Miedzy innymi jej brak spowodowal,ze podjelam decyzje o opuszczeniu rodzinnego domu i wyjazdu daleko stad...by zaczac nowy rozdzial zycia, by nie czuc bolu, tesknoty za tymi, ktorzy odeszli...

Za Polska i domem zaczelam tesknic juz pierwszego dnia gdy tylko wysiadlam z samototu i uswiadomilam sobie gdzie jestem...
Miliony razy w glowie pytalam sama siebie co ja tutaj robie, gdzie wlasciwie jest moje miejsce, czy postepuje slusznie...
Z roznych przyziemnych i mniej waznych powodow do Polski pojechalam dopiero po 2.5 roku pobytu we Francji.
Wakacje spedzone w rodzinnym domu, ktory byl moja oaza szczescia i tesknot planowalam z najmniejszymi szczegolami...nocami snilam jak otwieram drzwi i widze to co pozostawilam tak dlugio czas temu...

Podczas naszego wyjazdu domem "opiekowali" sie znajomi, ktorzy przez pewien czas tam zamieszkali...

W noc poprzedzajaca wylot do Polski nie moglam zasnac, emocje, radosc, szczescie nie pozwolily na wyciszenie i odprezenie.
Rano o godz 6-tej juz bylam gotowa aby tak jak 2.5 roku wczesniej z walizkami jechac na lotnisko...aby odbyc tak wazna podroz w moim zyciu...tym razem nie byl to wyjazd lecz "powrot" do korzeni...do kraju, rodziny, do rodzinnego domu, ktory byl moim najwiekszym skarbem...
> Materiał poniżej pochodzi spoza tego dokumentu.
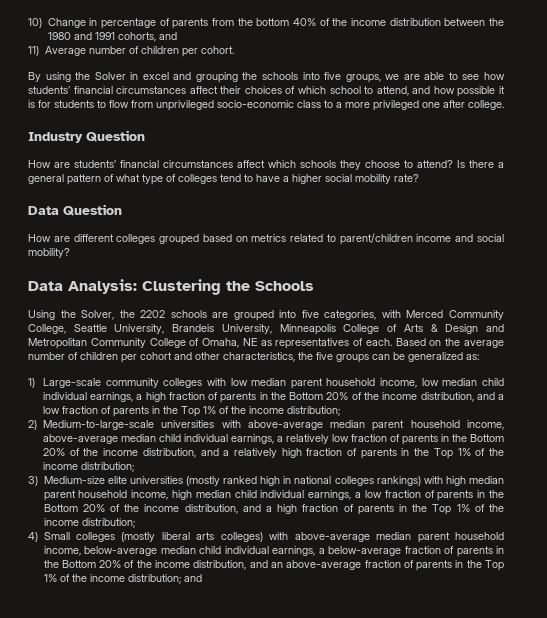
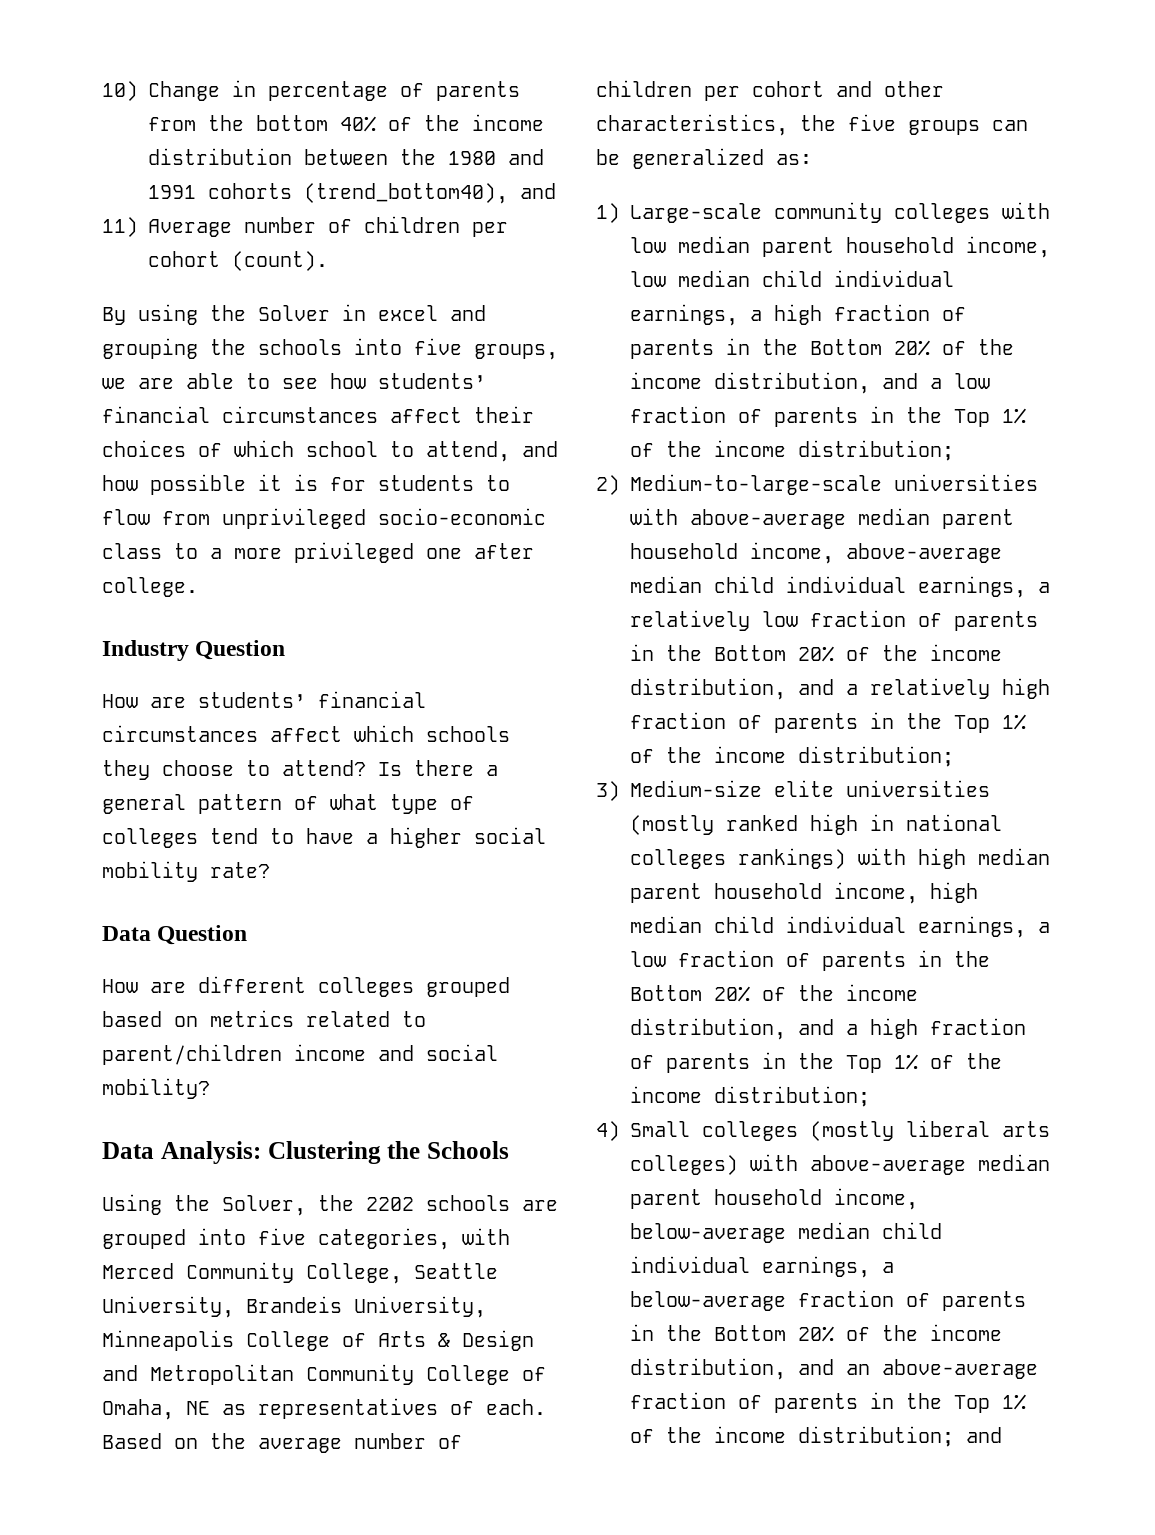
[117,32,156,42] cohorts, -> [208,183,508,204] cohorts (trend_bottom40),
[200,46,234,54] cohort. -> [148,251,328,271] cohort (count).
Podroz ciagnela sie niemilosiernie choc sam lot uplynal nam bardzo milo... moje chlopaki spali a ja patrzeac w chmury juz jedna noga przekraczal prog domu...
Po przesiadce w Berlinie i malych opoznieniach...wracalam tam gdzie zostawilam swoje serce...
Nadchodzil wieczor a ja jak dziecko cieszylam sie z kazdego kilometra, ktory przyblizal nas do celu podrozy...
Po przekroczeniu granicy Niemiecko-Polskiej oboje z mezem jak dzieci cieszylismy sie,ze jestesmy juz w domu choc tak naprawde do domu brakowalo jeszcze wiele kilometrow.
Przez okno pokazalismy synowi granice a on widzac nasza radosc ( czym nas bardzo rozsmieszyl) krzyknal:

Mamusiu, to Polska !
Jestesmy w Polsce!
Jestesmy juz w domu!!!!!
Mamusiu jak tu PIEKNIE!!!!!

Wszystko by sie zgadzalo gdyby nie fakt,ze po minieciu granicy dluzszy czas jechalismy droga wzdluz lasow i pol... nie wiem co tak zachwycilo mojego syna ale zapal i radosc z jaka wypowiadal te zachwyty...zapamietam do konca zycia.
W sumie przez 2.5 roku niemal codziennie ogladalismy zdjecia z Polski, zdjecia domu...wiec i jego radosc nie miala konca.

O godz 22-iej przekrecilam klucz w drzwiach...byla to chwila o jakiej nieustannie marzylam przez tak dlugi czas, nigdy wczesniej i juz nigdy pozniej nie czekalam na nic az tak bardzo, z taka tesknota, marzeniami i wspomnieniami...
Mateusz przez cala droge opowiadal jak bedzie wygladala jego pierwsza noc w "starym" czerwonym lozku , ktore kupilismy rok przed wyjazdem, jak bardzo sie stesknil za swoimi zabawkami ...a ja wiedzialam,ze bedzie to wyjatkowa noc w starej sypialni....ze bedzie to pierwsza noc od tak dawna, kiedy zasne spokojna, szczesliwa i niemal pijana ze sczescia,ze wrocilam...ze jestem tutaj gdzie byc powinnam, nie wazne,ze na kilkanascie dni, wazne,ze tej jednej nocy nie bede tesknic, plakac w poduszke...bede upajac sie swoim szczesciem...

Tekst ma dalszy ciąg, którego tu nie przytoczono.